The Rochester-Avon Historical Society, an independent non-profit organization, brought forth the following issue:  the front part of one of the multiple buildings is a historical home.  The Planning Commission encouraged negotiations with the developer which resulted in the project being redesigned and pushed back on the roughly 2.5 acre site.  Then, to accommodate parking, property owned by the Congregational Church which was zoned residential on the east side of Pine Street was added to the project.

With the new design, the house is somewhat being saved as an integral part of the facility with parking being pushed behind a block of homes on Glendale (the Congregational Church property). The five acre requirement is being ignored, with the total site being only about three acres.  No one in authority seems to be concerned or worried about the homes on Glendale.

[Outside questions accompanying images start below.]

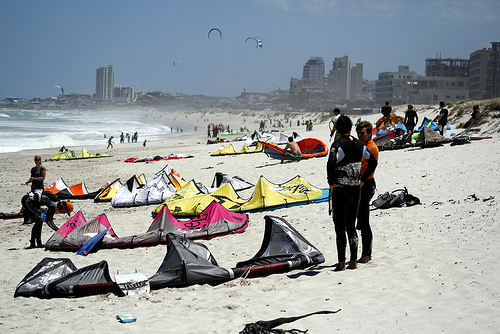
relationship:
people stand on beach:
[327, 116, 378, 271] [33, 114, 457, 331]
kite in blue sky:
[243, 32, 267, 57] [1, 0, 500, 100]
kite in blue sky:
[203, 23, 225, 44] [1, 0, 500, 100]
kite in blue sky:
[169, 59, 185, 73] [1, 0, 500, 100]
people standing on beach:
[327, 116, 378, 271] [15, 125, 486, 330]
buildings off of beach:
[229, 60, 453, 124] [169, 120, 491, 275]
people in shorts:
[280, 137, 302, 164] [282, 149, 302, 159]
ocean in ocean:
[0, 114, 174, 153] [0, 114, 174, 153]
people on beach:
[377, 97, 483, 133] [1, 103, 497, 332]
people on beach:
[317, 114, 386, 272] [1, 103, 497, 332]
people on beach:
[0, 156, 74, 248] [1, 103, 497, 332]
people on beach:
[21, 155, 46, 190] [49, 116, 496, 328]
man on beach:
[21, 191, 73, 248] [49, 116, 496, 328]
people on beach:
[327, 116, 378, 271] [49, 116, 496, 328]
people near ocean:
[87, 124, 157, 158] [0, 105, 175, 155]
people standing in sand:
[327, 116, 378, 271] [2, 98, 498, 330]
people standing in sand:
[21, 155, 46, 190] [2, 98, 498, 330]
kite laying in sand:
[151, 174, 332, 219] [2, 98, 498, 330]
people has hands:
[327, 116, 378, 271] [326, 140, 339, 190]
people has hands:
[327, 116, 378, 271] [358, 142, 378, 182]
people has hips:
[327, 116, 378, 271] [327, 170, 366, 198]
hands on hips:
[326, 140, 339, 190] [327, 170, 366, 198]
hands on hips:
[358, 142, 378, 182] [327, 170, 366, 198]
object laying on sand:
[117, 312, 138, 323] [2, 98, 498, 330]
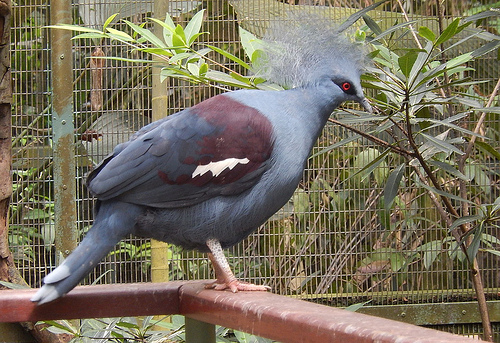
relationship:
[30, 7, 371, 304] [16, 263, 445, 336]
bird on porch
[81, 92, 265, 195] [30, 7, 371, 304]
wing on bird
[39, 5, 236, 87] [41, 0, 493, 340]
leaves on plant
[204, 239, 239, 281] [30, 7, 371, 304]
back on bird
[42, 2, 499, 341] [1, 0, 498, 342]
tree on enclosure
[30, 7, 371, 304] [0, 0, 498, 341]
bird on cage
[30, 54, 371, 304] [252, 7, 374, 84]
bird on weather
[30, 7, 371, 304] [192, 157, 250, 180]
bird on feather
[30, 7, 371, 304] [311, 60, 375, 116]
bird has head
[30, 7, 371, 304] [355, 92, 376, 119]
bird has beak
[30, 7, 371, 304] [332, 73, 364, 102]
bird has eye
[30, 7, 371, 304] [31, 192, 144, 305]
bird has tail feathers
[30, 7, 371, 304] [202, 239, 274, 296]
bird has legs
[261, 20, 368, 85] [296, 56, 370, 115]
hair on head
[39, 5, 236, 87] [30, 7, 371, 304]
leaves next bird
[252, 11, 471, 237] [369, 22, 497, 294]
branches on tree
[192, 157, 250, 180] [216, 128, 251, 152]
feather seen part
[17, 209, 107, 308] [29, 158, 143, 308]
feather on back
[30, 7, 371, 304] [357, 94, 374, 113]
bird has beak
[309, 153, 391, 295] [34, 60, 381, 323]
fence near bird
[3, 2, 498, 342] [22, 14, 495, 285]
foliage in enclosure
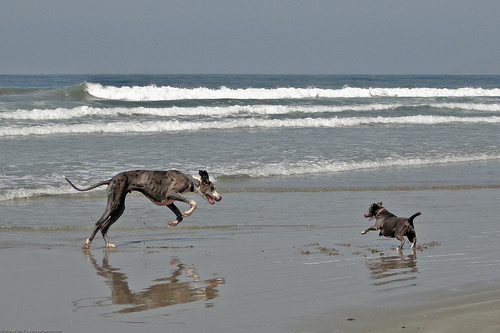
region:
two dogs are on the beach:
[46, 146, 438, 325]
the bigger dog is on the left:
[53, 142, 248, 261]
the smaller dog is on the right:
[346, 180, 433, 265]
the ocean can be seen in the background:
[20, 79, 485, 176]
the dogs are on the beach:
[57, 165, 495, 325]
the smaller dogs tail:
[405, 203, 432, 228]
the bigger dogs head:
[191, 164, 224, 211]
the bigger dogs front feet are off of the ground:
[164, 191, 203, 235]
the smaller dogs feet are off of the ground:
[356, 223, 387, 243]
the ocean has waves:
[95, 70, 462, 105]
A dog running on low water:
[128, 174, 180, 186]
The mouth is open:
[210, 198, 212, 201]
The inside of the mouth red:
[210, 199, 212, 201]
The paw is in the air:
[169, 220, 176, 225]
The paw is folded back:
[183, 211, 188, 216]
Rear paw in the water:
[108, 243, 113, 247]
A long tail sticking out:
[95, 183, 106, 185]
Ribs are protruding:
[152, 187, 159, 192]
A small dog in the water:
[385, 220, 398, 230]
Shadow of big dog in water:
[148, 289, 183, 298]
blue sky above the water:
[197, 12, 323, 75]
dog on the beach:
[55, 135, 235, 240]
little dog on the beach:
[337, 180, 437, 265]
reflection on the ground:
[140, 245, 225, 325]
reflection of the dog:
[140, 245, 225, 310]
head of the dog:
[190, 165, 240, 215]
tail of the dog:
[45, 166, 110, 216]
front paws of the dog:
[156, 195, 201, 240]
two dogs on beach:
[46, 75, 476, 285]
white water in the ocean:
[167, 68, 254, 116]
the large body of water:
[0, 72, 498, 199]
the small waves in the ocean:
[0, 79, 498, 139]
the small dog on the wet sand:
[360, 200, 420, 254]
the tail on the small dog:
[408, 211, 421, 221]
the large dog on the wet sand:
[63, 169, 223, 249]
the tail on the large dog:
[64, 174, 108, 194]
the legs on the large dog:
[82, 191, 196, 248]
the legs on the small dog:
[361, 223, 416, 251]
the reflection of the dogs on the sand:
[72, 248, 429, 319]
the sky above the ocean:
[0, 0, 499, 72]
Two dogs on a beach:
[63, 159, 432, 271]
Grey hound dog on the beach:
[54, 155, 228, 260]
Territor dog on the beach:
[355, 192, 424, 259]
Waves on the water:
[70, 76, 499, 104]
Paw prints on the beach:
[298, 244, 386, 268]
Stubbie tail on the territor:
[406, 209, 431, 231]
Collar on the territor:
[375, 208, 388, 216]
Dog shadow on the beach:
[72, 256, 226, 314]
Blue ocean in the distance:
[2, 66, 497, 89]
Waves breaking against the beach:
[5, 85, 498, 176]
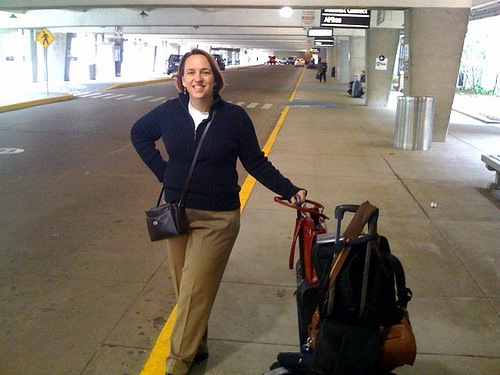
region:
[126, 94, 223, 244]
a leather, crossbody purse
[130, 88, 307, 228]
a black zip up sweater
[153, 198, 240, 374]
a pair of beige pants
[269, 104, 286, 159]
a yellow stripe on ground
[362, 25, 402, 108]
a large concrete pillar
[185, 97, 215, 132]
a white tee shirt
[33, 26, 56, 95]
a yellow sign on a pole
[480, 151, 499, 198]
a wooden bench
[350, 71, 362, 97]
a blue suitcase in background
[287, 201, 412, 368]
a black suit case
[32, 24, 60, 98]
A yellow crosswalk sign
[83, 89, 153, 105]
Crosswalk on the street.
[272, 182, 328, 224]
A red purse handle.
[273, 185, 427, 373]
A pile of luggage.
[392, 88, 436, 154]
A silver trash can.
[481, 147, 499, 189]
The end of a bench.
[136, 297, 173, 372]
The yellow street curb.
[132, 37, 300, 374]
A women standing cross legged.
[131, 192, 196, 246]
A brown leather purse.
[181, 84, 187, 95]
A earing hangs down.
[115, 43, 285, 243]
She is wearing a blue shirt.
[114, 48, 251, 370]
She is wearing tan pants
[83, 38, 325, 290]
She has a brown purse.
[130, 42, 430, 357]
She is holding luggage.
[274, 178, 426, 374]
The suitcase is black.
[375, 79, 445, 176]
The trash can is silver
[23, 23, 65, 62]
The sign is yellow.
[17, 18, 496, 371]
She is at the airport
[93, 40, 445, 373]
She is standing on the sidewalk.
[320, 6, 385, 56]
The sign is lite up.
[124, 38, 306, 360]
an women standing on the road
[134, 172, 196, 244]
the brown colored side bag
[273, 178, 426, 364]
the luggage bag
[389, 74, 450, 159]
the steel dustbin on the roadside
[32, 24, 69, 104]
the sign board with yellow color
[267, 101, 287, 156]
the yellow colored paint on the road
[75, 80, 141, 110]
the white colored painting used to show the pedestrain walk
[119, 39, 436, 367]
an women standing with the luggage bags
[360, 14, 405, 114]
the poles of an bridge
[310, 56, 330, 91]
a man walking on the platform with luggage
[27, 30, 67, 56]
a yellow pedestrian sign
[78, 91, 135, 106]
crossing mark on street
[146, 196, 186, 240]
part of black purse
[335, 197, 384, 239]
handle on luggage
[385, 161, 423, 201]
line on sidewalk pavement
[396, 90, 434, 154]
a silver container on sidewalk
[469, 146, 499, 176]
end portion of bench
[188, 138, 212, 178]
strap on black purse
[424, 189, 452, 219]
paper on the sidewalk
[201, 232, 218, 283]
portion of woman's slacks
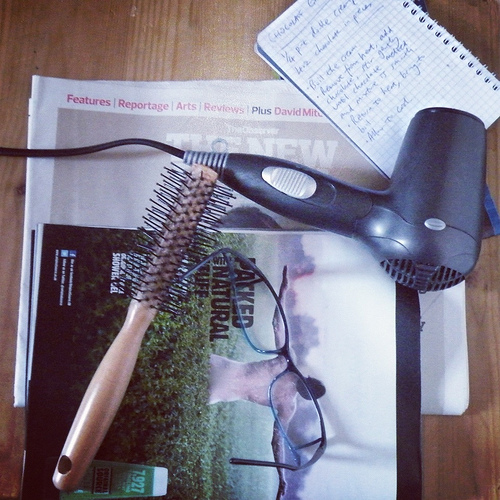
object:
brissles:
[110, 162, 238, 315]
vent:
[377, 253, 475, 296]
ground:
[435, 152, 448, 175]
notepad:
[254, 0, 500, 182]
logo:
[69, 250, 77, 259]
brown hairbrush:
[30, 160, 235, 493]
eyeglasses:
[164, 248, 328, 488]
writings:
[66, 93, 317, 118]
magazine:
[10, 72, 470, 417]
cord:
[2, 137, 178, 160]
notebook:
[12, 74, 474, 419]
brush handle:
[51, 302, 150, 491]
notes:
[275, 0, 425, 148]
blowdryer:
[178, 106, 487, 294]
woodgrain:
[438, 417, 486, 483]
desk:
[0, 0, 500, 500]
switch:
[260, 165, 317, 199]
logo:
[61, 249, 69, 257]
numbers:
[129, 467, 146, 495]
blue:
[213, 256, 291, 476]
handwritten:
[354, 101, 390, 143]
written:
[329, 65, 399, 147]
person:
[205, 264, 324, 500]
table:
[0, 0, 500, 500]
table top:
[54, 50, 107, 116]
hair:
[129, 171, 194, 298]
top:
[382, 108, 482, 239]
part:
[301, 235, 402, 498]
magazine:
[19, 221, 425, 498]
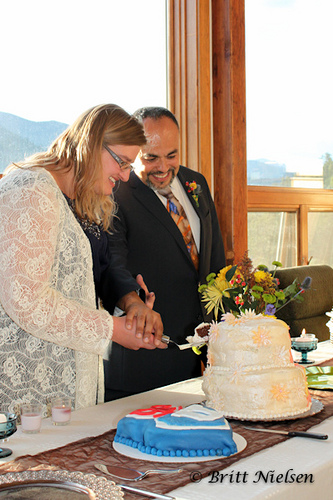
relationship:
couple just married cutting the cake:
[2, 104, 222, 414] [116, 288, 312, 419]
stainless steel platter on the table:
[0, 467, 124, 499] [2, 341, 333, 499]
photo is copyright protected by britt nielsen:
[2, 0, 333, 499] [191, 471, 315, 485]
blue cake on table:
[113, 405, 244, 463] [2, 341, 333, 499]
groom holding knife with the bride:
[133, 106, 226, 395] [1, 104, 145, 414]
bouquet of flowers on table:
[196, 257, 311, 326] [2, 341, 333, 499]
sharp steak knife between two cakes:
[242, 425, 326, 440] [113, 405, 244, 463]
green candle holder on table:
[291, 329, 318, 363] [2, 341, 333, 499]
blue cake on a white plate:
[113, 405, 244, 463] [113, 434, 249, 466]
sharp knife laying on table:
[242, 425, 326, 440] [2, 341, 333, 499]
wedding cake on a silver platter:
[203, 314, 311, 419] [224, 393, 323, 423]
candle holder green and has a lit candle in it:
[292, 337, 317, 361] [297, 327, 309, 341]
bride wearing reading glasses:
[1, 104, 145, 414] [104, 141, 135, 171]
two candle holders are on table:
[21, 405, 42, 435] [2, 341, 333, 499]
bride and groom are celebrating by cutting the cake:
[2, 104, 222, 414] [116, 288, 312, 419]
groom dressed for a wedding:
[133, 106, 226, 395] [2, 0, 333, 499]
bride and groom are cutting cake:
[2, 104, 222, 414] [203, 314, 311, 419]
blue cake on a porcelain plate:
[113, 405, 244, 463] [113, 434, 249, 466]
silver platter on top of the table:
[0, 467, 124, 499] [2, 341, 333, 499]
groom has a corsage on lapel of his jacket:
[133, 106, 226, 395] [183, 178, 204, 207]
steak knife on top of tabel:
[242, 425, 326, 440] [2, 341, 333, 499]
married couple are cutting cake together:
[2, 104, 222, 414] [203, 314, 311, 419]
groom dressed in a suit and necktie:
[133, 106, 226, 395] [157, 187, 201, 267]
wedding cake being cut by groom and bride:
[203, 314, 311, 419] [2, 104, 222, 414]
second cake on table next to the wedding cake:
[113, 405, 244, 463] [203, 314, 311, 419]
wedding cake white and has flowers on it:
[203, 314, 311, 419] [240, 309, 256, 320]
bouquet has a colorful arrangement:
[196, 257, 311, 326] [196, 249, 313, 313]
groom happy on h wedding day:
[133, 106, 226, 395] [2, 0, 333, 499]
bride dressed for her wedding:
[1, 104, 145, 414] [2, 0, 333, 499]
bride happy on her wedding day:
[1, 104, 145, 414] [2, 0, 333, 499]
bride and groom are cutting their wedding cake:
[2, 104, 222, 414] [203, 314, 311, 419]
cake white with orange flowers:
[203, 314, 311, 419] [252, 329, 273, 347]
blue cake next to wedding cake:
[113, 405, 244, 463] [203, 314, 311, 419]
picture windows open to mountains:
[2, 0, 333, 187] [1, 95, 332, 188]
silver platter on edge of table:
[0, 467, 124, 499] [2, 341, 333, 499]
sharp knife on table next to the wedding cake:
[242, 425, 326, 440] [203, 314, 311, 419]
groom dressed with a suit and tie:
[133, 106, 226, 395] [101, 165, 225, 400]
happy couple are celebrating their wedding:
[2, 104, 222, 414] [2, 0, 333, 499]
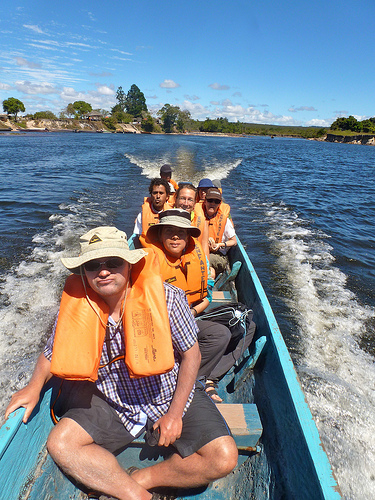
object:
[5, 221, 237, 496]
man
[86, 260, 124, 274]
sunglasses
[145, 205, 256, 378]
woman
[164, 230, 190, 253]
expression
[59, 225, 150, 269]
hat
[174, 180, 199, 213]
person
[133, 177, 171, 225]
man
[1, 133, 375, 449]
canoe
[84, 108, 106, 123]
tent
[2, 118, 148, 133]
shore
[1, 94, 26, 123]
tree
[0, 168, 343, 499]
boat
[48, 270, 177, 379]
lifevest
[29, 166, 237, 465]
people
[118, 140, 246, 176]
waves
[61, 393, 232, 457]
shorts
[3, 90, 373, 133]
trees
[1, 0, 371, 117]
sky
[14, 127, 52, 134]
dock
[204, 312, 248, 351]
bag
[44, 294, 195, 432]
plaid shirt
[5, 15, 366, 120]
clouds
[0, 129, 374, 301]
river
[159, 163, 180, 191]
person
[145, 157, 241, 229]
back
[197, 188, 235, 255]
person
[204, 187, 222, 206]
brown hat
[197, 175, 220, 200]
person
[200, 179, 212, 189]
blue hat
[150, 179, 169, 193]
black hair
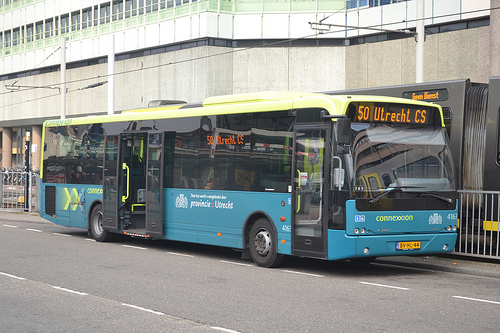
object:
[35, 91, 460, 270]
bus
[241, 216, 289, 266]
wheel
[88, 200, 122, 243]
wheel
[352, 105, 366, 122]
number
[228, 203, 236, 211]
letter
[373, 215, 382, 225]
letter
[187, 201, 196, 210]
letter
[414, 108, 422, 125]
letter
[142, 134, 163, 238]
door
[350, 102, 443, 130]
electric sign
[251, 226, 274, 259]
rim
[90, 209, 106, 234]
rim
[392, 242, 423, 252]
license plate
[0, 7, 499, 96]
electric wires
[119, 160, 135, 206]
handle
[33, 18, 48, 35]
window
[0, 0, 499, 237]
building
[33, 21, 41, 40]
window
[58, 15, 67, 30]
window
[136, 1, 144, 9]
window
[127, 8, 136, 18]
window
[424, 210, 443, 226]
logo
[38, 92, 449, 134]
roof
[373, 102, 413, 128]
utrecht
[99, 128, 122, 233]
rear doors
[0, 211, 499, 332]
street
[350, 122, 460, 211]
front window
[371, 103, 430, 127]
route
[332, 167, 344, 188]
mirror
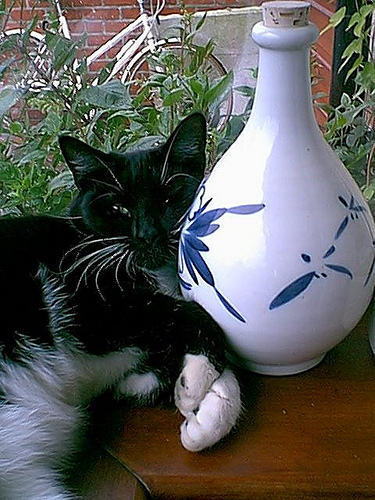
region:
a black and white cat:
[4, 117, 265, 498]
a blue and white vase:
[149, 33, 373, 388]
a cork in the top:
[261, 1, 322, 37]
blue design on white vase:
[164, 178, 371, 333]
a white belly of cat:
[12, 346, 116, 499]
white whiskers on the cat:
[54, 224, 170, 298]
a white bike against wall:
[18, 3, 244, 162]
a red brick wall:
[6, 3, 338, 161]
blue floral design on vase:
[176, 173, 373, 312]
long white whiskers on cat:
[49, 233, 145, 291]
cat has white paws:
[170, 354, 243, 453]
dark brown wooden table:
[258, 382, 355, 480]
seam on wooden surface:
[89, 435, 148, 497]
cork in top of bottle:
[259, 0, 314, 28]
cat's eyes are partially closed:
[103, 194, 186, 215]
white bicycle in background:
[1, 1, 235, 136]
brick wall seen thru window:
[83, 2, 115, 31]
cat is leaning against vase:
[169, 170, 208, 309]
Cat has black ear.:
[157, 140, 206, 160]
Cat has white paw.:
[192, 396, 231, 447]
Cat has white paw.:
[180, 369, 204, 408]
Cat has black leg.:
[124, 295, 198, 328]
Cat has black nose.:
[139, 227, 152, 245]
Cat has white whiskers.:
[85, 241, 118, 268]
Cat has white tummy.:
[20, 400, 68, 464]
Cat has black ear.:
[63, 143, 99, 173]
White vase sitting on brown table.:
[244, 346, 331, 414]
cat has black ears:
[56, 131, 177, 180]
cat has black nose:
[124, 219, 160, 249]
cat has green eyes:
[72, 195, 184, 221]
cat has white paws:
[119, 353, 258, 470]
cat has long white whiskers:
[63, 216, 138, 292]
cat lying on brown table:
[24, 202, 300, 477]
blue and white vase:
[221, 57, 360, 384]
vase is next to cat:
[60, 89, 349, 384]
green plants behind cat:
[13, 60, 210, 190]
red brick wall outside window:
[33, 1, 168, 117]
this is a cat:
[2, 110, 236, 491]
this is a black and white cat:
[7, 106, 234, 494]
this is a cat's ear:
[56, 124, 117, 186]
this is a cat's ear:
[154, 108, 210, 188]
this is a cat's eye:
[104, 202, 137, 235]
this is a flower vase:
[177, 4, 368, 380]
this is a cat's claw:
[170, 357, 203, 414]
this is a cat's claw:
[181, 403, 230, 450]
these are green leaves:
[27, 36, 121, 124]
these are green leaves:
[159, 55, 235, 106]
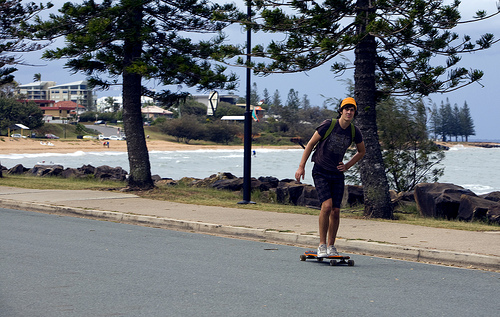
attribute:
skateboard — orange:
[286, 253, 356, 264]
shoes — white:
[318, 244, 339, 255]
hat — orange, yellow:
[342, 96, 359, 106]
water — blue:
[64, 155, 128, 168]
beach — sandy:
[27, 145, 72, 153]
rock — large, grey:
[456, 192, 499, 221]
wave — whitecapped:
[12, 151, 31, 158]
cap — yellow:
[339, 94, 357, 108]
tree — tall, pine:
[123, 4, 158, 187]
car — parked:
[10, 132, 27, 142]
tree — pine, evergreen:
[33, 2, 232, 187]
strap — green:
[327, 115, 337, 141]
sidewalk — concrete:
[99, 192, 278, 235]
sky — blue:
[291, 74, 339, 100]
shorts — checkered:
[314, 164, 348, 203]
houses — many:
[19, 79, 100, 102]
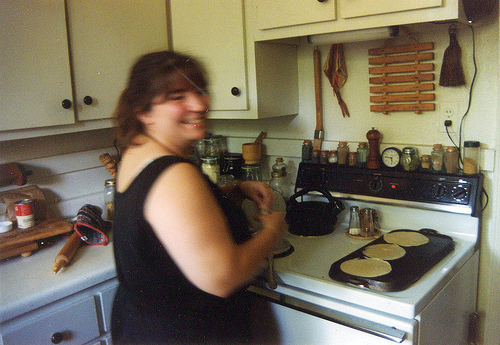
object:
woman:
[111, 50, 286, 344]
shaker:
[359, 207, 375, 236]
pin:
[52, 232, 82, 274]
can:
[14, 199, 36, 229]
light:
[391, 184, 395, 188]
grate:
[364, 37, 437, 115]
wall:
[255, 2, 500, 147]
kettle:
[285, 187, 346, 237]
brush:
[313, 49, 324, 153]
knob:
[452, 187, 467, 199]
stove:
[249, 162, 483, 344]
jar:
[270, 157, 291, 198]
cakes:
[340, 232, 430, 279]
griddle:
[328, 228, 454, 293]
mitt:
[73, 202, 111, 247]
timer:
[381, 147, 403, 168]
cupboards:
[0, 0, 462, 143]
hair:
[109, 48, 207, 158]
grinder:
[366, 126, 382, 169]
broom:
[438, 25, 467, 87]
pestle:
[242, 129, 269, 165]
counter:
[0, 195, 122, 345]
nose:
[185, 95, 208, 111]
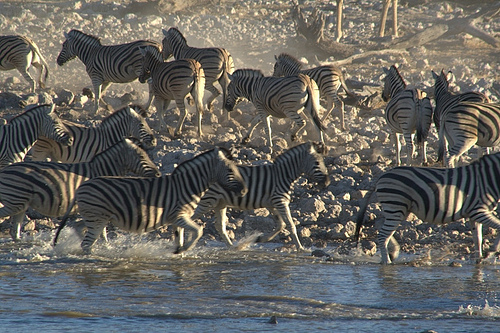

To put it mildly, I am disappointed that the City Council and Planning Commission have not maintained our Master Plan.  To add insult to injury, they have also failed to include the residents directly affected by this in their discussions with the developer. Let’s hope that the Planning Commission considers the impact on the neighboring residents that would be caused by three shifts of workers and emergency vehicles coming and going at all hours of the day and night.  If not, it will be “déjà-vu all over again” in Rochester.

Rochester officials, please give us an updated Master Plan before you rezone anything!